● **Assigned task**: Copy the lines below exactly, from the first one through the line containing "READY-TO-USE MACHINE!", with both ends included. Leave the pictures out of your answer.

Segment Start: Records shown

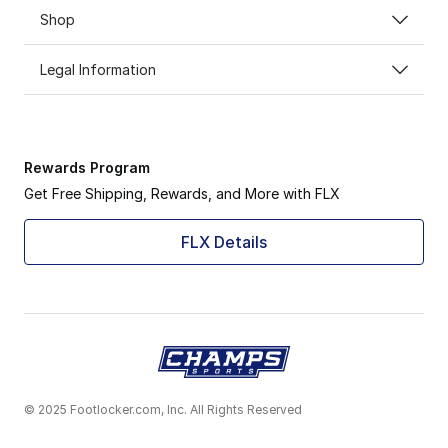
Shop
Legal Information
Rewards Program
Get Free Shipping, Rewards, and More with FLX
FLX Details
© 2025 Footlocker.com, Inc. All Rights Reserved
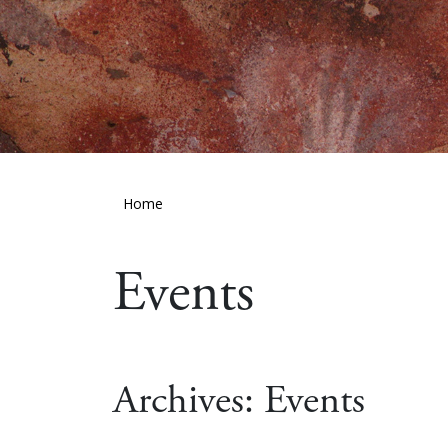
Home
Events
Archives:
Events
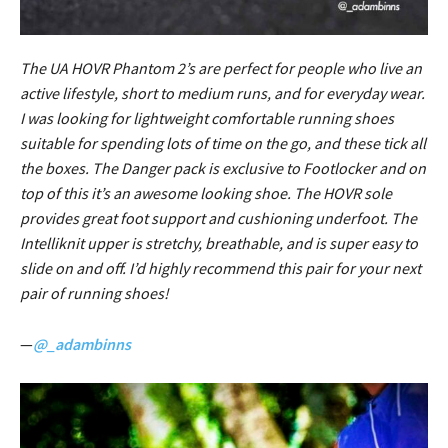
The UA HOVR Phantom 2’s are perfect for people who live an
active lifestyle, short to medium runs, and for everyday wear.
I was looking for lightweight comfortable running shoes
suitable for spending lots of time on the go, and these tick all
the boxes. The Danger pack is exclusive to Footlocker and on
top of this it’s an awesome looking shoe. The HOVR sole
provides great foot support and cushioning underfoot. The
Intelliknit upper is stretchy, breathable, and is super easy to
slide on and off. I’d highly recommend this pair for your next
pair of running shoes!
—
@_adambinns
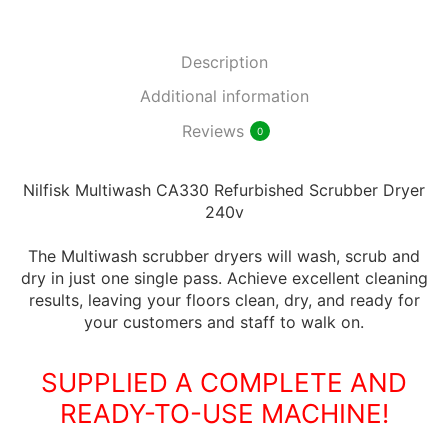
Description
Additional information
Reviews
0
Nilfisk Multiwash CA330 Refurbished Scrubber Dryer
240v
The Multiwash scrubber dryers will wash, scrub and
dry in just one single pass. Achieve excellent cleaning
results, leaving your floors clean, dry, and ready for
your customers and staff to walk on.
SUPPLIED A COMPLETE AND
READY-TO-USE MACHINE!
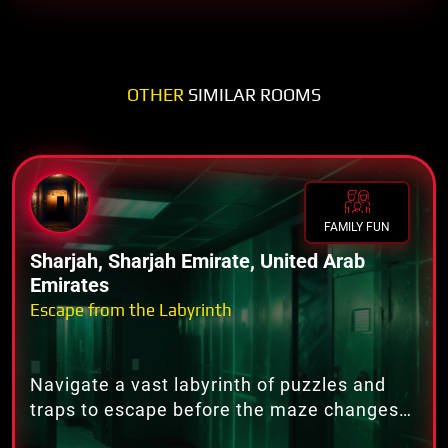
OTHER
SIMILAR ROOMS
FAMILY FUN
Sharjah, Sharjah Emirate, United Arab
Emirates
Escape from the Labyrinth
Navigate a vast labyrinth of puzzles and
traps to escape before the maze changes
forever.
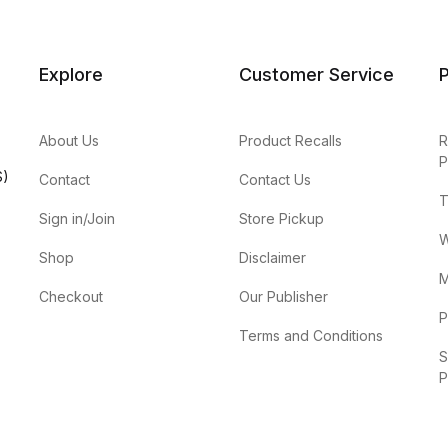
Explore
Customer Service
P
About Us
Product Recalls
R
P
S)
Contact
Contact Us
T
Sign in/Join
Store Pickup
W
Shop
Disclaimer
M
Checkout
Our Publisher
P
Terms and Conditions
S
P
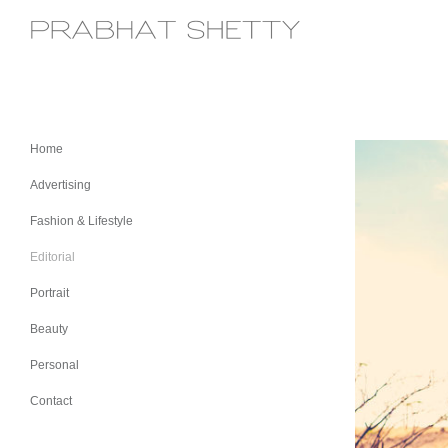
Home
Advertising
Fashion & Lifestyle
Editorial
Portrait
Beauty
Personal
Contact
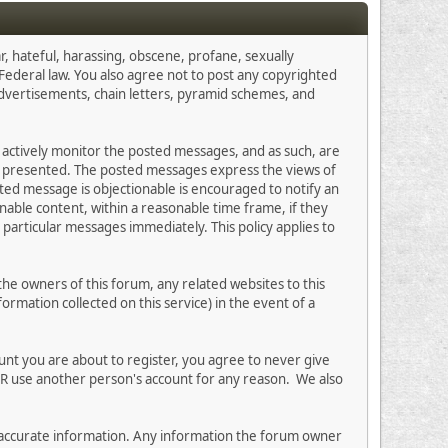
r, hateful, harassing, obscene, profane, sexually
s Federal law. You also agree not to post any copyrighted
advertisements, chain letters, pyramid schemes, and
ot actively monitor the posted messages, and as such, are
on presented. The posted messages express the views of
osted message is objectionable is encouraged to notify an
nable content, within a reasonable time frame, if they
particular messages immediately. This policy applies to
e owners of this forum, any related websites to this
formation collected on this service) in the event of a
unt you are about to register, you agree to never give
ER use another person's account for any reason. We also
 and accurate information. Any information the forum owner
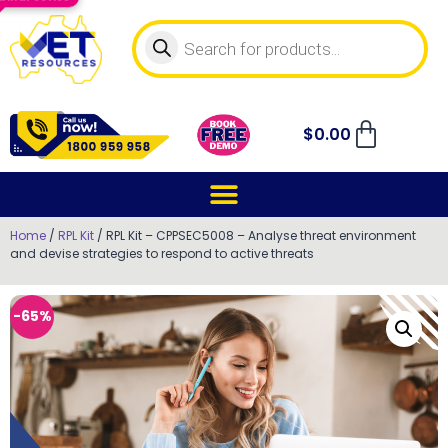
$
0.00
Home
/
RPL Kit
/ RPL Kit – CPPSEC5008 – Analyse threat environment
and devise strategies to respond to active threats
-65%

Segment End: Records shown

● **Expected answer**:
Shop
Legal Information
Rewards Program
Get Free Shipping, Rewards, and More with FLX
FLX Details
© 2025 Footlocker.com, Inc. All Rights Reserved
Home
Events
Archives:
Events
The UA HOVR Phantom 2’s are perfect for people who live an
active lifestyle, short to medium runs, and for everyday wear.
I was looking for lightweight comfortable running shoes
suitable for spending lots of time on the go, and these tick all
the boxes. The Danger pack is exclusive to Footlocker and on
top of this it’s an awesome looking shoe. The HOVR sole
provides great foot support and cushioning underfoot. The
Intelliknit upper is stretchy, breathable, and is super easy to
slide on and off. I’d highly recommend this pair for your next
pair of running shoes!
—
@_adambinns
Description
Additional information
Reviews
0
Nilfisk Multiwash CA330 Refurbished Scrubber Dryer
240v
The Multiwash scrubber dryers will wash, scrub and
dry in just one single pass. Achieve excellent cleaning
results, leaving your floors clean, dry, and ready for
your customers and staff to walk on.
SUPPLIED A COMPLETE AND
READY-TO-USE MACHINE!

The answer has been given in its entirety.